Noumea blockades caused by ore export differences
There have been major disruptions to traffic in Noumea due to major protests by truck drivers related to New Caledonia's nickel mining industry.
There have been major disruptions to traffic in Noumea due to protests by truck drivers related to New Caledonia's nickel mining industry.
The drivers attached to the nickel mining contractor union, ContraKmine, established initial blockades two weeks ago but stepped up their protest this week.
They are upset about a decision by New Caledonia's committee for external mining trade not to approve a number of applications to export low grade ore to China.
Johnny Blades has been following the story:
JOHNNY BLADES: The requests were submitted last month by SLN, which is the veteran mining company in the territory, and several small miners - whom the truck drivers are contracted to. They submitted around four requests to the committee for external mining trade. That committee is made up of the territory's president, the three Provincial Presidents, two mining contractors and the SLN. The institutional presidents in this case all voted against these requests for exports or low grade ore to China.

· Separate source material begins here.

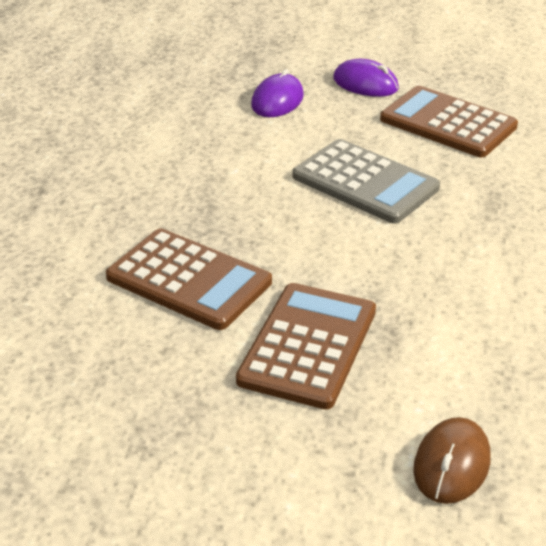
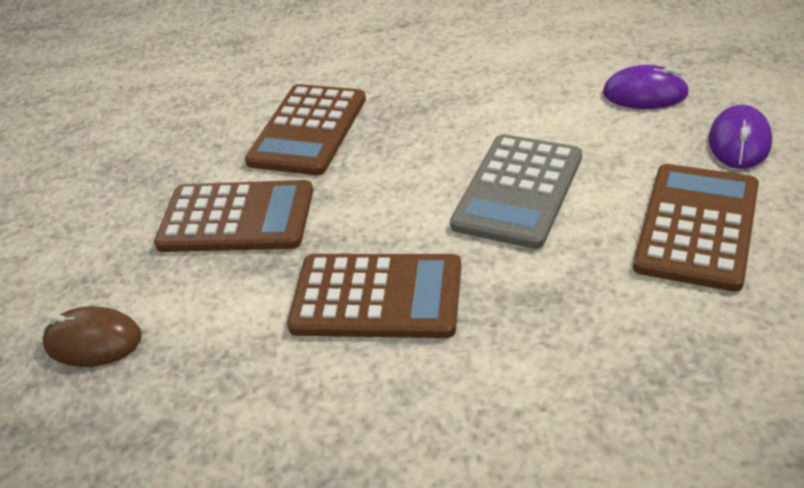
camera: 80 degrees right, 5 degrees up
(461, 275) = (377, 297): none -> brown calculator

KORO VAKA'UTA: So, the New Caledonia government is against exports to China?
JB: Well, in this case it is. However SLN and the small miners disagree with any suggestion that exports of low grade iron ore to China might be inconsistent with New Caledonia's framework policy on mining which is six or so years old now.
KV: With the global commodity slump, the small miners are obviously hurting, they want to sell product where ever they can?
JB: Yes, that's right. They argue that the opening of a new export channel to China is the best way to maintain their activity during the downturn. But the Caledonia Together-led government seems to have other ideas about the territory's nickel strategy in general - ideas quite different to the rest of the loyalist side of New Caledonia's political landscape. They appear to be prioritising moves to assert more local control of the all-important nickel industry. Quite how that relates to low grade ore exports, I don't know but their critics sort of seem to be saying the government is favouring the SMSP ventures in the territory's north and the joint venture deals that they have already established with overseas partners. At any rate, the territory's president Phillipe Germain says the issue of exports to China needs more debate and discussion. But it seems like the divisions over the territory's nickel strategy are deep and there's likely to be more political conflict over it in the near future.
Meanwhile, talks between the union, New Caledonia's government and the French High Commissioner have restarted today in an attempt to resolve the surrounding dispute.